+++ INPUT RECORDS

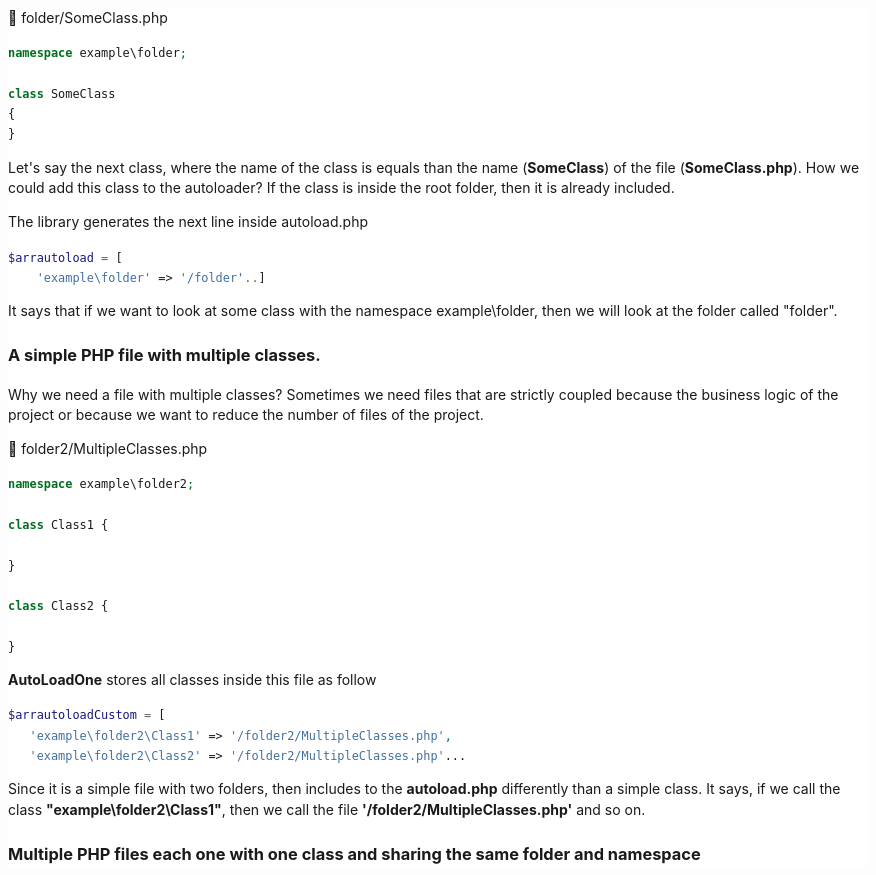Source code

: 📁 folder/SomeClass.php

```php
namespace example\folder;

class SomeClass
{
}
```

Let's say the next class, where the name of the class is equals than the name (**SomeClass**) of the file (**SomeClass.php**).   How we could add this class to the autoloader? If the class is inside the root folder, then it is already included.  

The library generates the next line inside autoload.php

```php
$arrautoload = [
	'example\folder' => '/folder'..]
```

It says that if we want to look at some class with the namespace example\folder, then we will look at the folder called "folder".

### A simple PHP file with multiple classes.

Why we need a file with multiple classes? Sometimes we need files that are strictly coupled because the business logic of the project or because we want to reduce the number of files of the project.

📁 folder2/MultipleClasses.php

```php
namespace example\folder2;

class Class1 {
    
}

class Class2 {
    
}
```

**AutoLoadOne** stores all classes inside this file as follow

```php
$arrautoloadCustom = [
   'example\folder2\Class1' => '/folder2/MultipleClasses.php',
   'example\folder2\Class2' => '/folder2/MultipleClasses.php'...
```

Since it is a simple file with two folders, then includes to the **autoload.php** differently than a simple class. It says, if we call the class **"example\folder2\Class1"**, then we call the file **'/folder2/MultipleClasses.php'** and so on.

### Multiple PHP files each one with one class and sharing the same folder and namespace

++++++

◆ WORK TASK: Could you repeat all of the data exactly, minus the pictures?

◆ ANSWER BOX:
Source code

: 📁 folder/SomeClass.php

```php
namespace example\folder;

class SomeClass
{
}
```

Let's say the next class, where the name of the class is equals than the name (**SomeClass**) of the file (**SomeClass.php**).   How we could add this class to the autoloader? If the class is inside the root folder, then it is already included.  

The library generates the next line inside autoload.php

```php
$arrautoload = [
	'example\folder' => '/folder'..]
```

It says that if we want to look at some class with the namespace example\folder, then we will look at the folder called "folder".

### A simple PHP file with multiple classes.

Why we need a file with multiple classes? Sometimes we need files that are strictly coupled because the business logic of the project or because we want to reduce the number of files of the project.

📁 folder2/MultipleClasses.php

```php
namespace example\folder2;

class Class1 {
    
}

class Class2 {
    
}
```

**AutoLoadOne** stores all classes inside this file as follow

```php
$arrautoloadCustom = [
   'example\folder2\Class1' => '/folder2/MultipleClasses.php',
   'example\folder2\Class2' => '/folder2/MultipleClasses.php'...
```

Since it is a simple file with two folders, then includes to the **autoload.php** differently than a simple class. It says, if we call the class **"example\folder2\Class1"**, then we call the file **'/folder2/MultipleClasses.php'** and so on.

### Multiple PHP files each one with one class and sharing the same folder and namespace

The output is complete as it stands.